**OBJECTIVE:**
Reproduce each record exactly.
------ EXTRACTED DATA ------
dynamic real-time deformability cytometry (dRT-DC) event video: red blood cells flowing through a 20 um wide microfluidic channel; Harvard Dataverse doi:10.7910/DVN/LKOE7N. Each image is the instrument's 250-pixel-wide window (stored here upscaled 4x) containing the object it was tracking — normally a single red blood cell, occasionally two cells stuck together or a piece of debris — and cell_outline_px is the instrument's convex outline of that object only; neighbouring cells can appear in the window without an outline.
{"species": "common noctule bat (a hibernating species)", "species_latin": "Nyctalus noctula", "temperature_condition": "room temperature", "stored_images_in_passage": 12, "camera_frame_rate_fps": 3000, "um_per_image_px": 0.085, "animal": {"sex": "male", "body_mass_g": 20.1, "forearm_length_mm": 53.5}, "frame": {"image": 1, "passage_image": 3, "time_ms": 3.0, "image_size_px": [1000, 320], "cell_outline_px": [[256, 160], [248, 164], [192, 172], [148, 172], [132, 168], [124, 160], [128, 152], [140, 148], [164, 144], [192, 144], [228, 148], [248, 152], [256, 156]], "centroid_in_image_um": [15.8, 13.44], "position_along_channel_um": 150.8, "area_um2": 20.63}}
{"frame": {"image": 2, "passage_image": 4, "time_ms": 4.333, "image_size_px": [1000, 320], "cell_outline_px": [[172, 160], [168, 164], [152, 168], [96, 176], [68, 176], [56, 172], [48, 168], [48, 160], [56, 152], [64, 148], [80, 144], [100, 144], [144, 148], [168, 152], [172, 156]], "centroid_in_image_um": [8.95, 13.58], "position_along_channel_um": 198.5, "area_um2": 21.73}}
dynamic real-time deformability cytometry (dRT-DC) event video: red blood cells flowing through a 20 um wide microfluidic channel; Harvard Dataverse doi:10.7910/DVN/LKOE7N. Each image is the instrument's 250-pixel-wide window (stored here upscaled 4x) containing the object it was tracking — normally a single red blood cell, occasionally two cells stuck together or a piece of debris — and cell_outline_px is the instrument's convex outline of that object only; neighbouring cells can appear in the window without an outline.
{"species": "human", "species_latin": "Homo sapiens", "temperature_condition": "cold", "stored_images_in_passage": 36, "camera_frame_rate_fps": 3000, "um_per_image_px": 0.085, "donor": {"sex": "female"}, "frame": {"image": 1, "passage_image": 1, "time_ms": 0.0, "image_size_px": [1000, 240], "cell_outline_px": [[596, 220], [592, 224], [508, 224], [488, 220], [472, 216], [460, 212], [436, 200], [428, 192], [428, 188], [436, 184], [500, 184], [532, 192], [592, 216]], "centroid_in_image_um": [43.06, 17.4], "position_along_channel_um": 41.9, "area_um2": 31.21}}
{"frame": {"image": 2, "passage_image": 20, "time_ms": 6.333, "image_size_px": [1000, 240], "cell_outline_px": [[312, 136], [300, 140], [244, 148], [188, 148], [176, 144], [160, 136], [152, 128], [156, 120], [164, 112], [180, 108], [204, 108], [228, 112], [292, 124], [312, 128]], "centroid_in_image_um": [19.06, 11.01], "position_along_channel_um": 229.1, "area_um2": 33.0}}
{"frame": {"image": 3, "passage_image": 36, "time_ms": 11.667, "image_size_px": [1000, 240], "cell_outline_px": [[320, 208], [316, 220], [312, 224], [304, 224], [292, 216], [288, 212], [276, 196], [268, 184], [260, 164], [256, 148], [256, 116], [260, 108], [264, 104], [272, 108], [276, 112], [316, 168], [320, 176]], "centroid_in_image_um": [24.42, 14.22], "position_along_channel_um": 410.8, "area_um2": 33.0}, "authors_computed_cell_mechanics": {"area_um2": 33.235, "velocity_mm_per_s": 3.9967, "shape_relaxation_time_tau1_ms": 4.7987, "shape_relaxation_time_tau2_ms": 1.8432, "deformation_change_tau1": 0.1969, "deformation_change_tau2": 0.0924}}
------
**THE RESPONSE:**
dynamic real-time deformability cytometry (dRT-DC) event video: red blood cells flowing through a 20 um wide microfluidic channel; Harvard Dataverse doi:10.7910/DVN/LKOE7N. Each image is the instrument's 250-pixel-wide window (stored here upscaled 4x) containing the object it was tracking — normally a single red blood cell, occasionally two cells stuck together or a piece of debris — and cell_outline_px is the instrument's convex outline of that object only; neighbouring cells can appear in the window without an outline.
{"species": "common noctule bat (a hibernating species)", "species_latin": "Nyctalus noctula", "temperature_condition": "room temperature", "stored_images_in_passage": 12, "camera_frame_rate_fps": 3000, "um_per_image_px": 0.085, "animal": {"sex": "male", "body_mass_g": 20.1, "forearm_length_mm": 53.5}, "frame": {"image": 1, "passage_image": 3, "time_ms": 3.0, "image_size_px": [1000, 320], "cell_outline_px": [[256, 160], [248, 164], [192, 172], [148, 172], [132, 168], [124, 160], [128, 152], [140, 148], [164, 144], [192, 144], [228, 148], [248, 152], [256, 156]], "centroid_in_image_um": [15.8, 13.44], "position_along_channel_um": 150.8, "area_um2": 20.63}}
{"frame": {"image": 2, "passage_image": 4, "time_ms": 4.333, "image_size_px": [1000, 320], "cell_outline_px": [[172, 160], [168, 164], [152, 168], [96, 176], [68, 176], [56, 172], [48, 168], [48, 160], [56, 152], [64, 148], [80, 144], [100, 144], [144, 148], [168, 152], [172, 156]], "centroid_in_image_um": [8.95, 13.58], "position_along_channel_um": 198.5, "area_um2": 21.73}}
dynamic real-time deformability cytometry (dRT-DC) event video: red blood cells flowing through a 20 um wide microfluidic channel; Harvard Dataverse doi:10.7910/DVN/LKOE7N. Each image is the instrument's 250-pixel-wide window (stored here upscaled 4x) containing the object it was tracking — normally a single red blood cell, occasionally two cells stuck together or a piece of debris — and cell_outline_px is the instrument's convex outline of that object only; neighbouring cells can appear in the window without an outline.
{"species": "human", "species_latin": "Homo sapiens", "temperature_condition": "cold", "stored_images_in_passage": 36, "camera_frame_rate_fps": 3000, "um_per_image_px": 0.085, "donor": {"sex": "female"}, "frame": {"image": 1, "passage_image": 1, "time_ms": 0.0, "image_size_px": [1000, 240], "cell_outline_px": [[596, 220], [592, 224], [508, 224], [488, 220], [472, 216], [460, 212], [436, 200], [428, 192], [428, 188], [436, 184], [500, 184], [532, 192], [592, 216]], "centroid_in_image_um": [43.06, 17.4], "position_along_channel_um": 41.9, "area_um2": 31.21}}
{"frame": {"image": 2, "passage_image": 20, "time_ms": 6.333, "image_size_px": [1000, 240], "cell_outline_px": [[312, 136], [300, 140], [244, 148], [188, 148], [176, 144], [160, 136], [152, 128], [156, 120], [164, 112], [180, 108], [204, 108], [228, 112], [292, 124], [312, 128]], "centroid_in_image_um": [19.06, 11.01], "position_along_channel_um": 229.1, "area_um2": 33.0}}
{"frame": {"image": 3, "passage_image": 36, "time_ms": 11.667, "image_size_px": [1000, 240], "cell_outline_px": [[320, 208], [316, 220], [312, 224], [304, 224], [292, 216], [288, 212], [276, 196], [268, 184], [260, 164], [256, 148], [256, 116], [260, 108], [264, 104], [272, 108], [276, 112], [316, 168], [320, 176]], "centroid_in_image_um": [24.42, 14.22], "position_along_channel_um": 410.8, "area_um2": 33.0}, "authors_computed_cell_mechanics": {"area_um2": 33.235, "velocity_mm_per_s": 3.9967, "shape_relaxation_time_tau1_ms": 4.7987, "shape_relaxation_time_tau2_ms": 1.8432, "deformation_change_tau1": 0.1969, "deformation_change_tau2": 0.0924}}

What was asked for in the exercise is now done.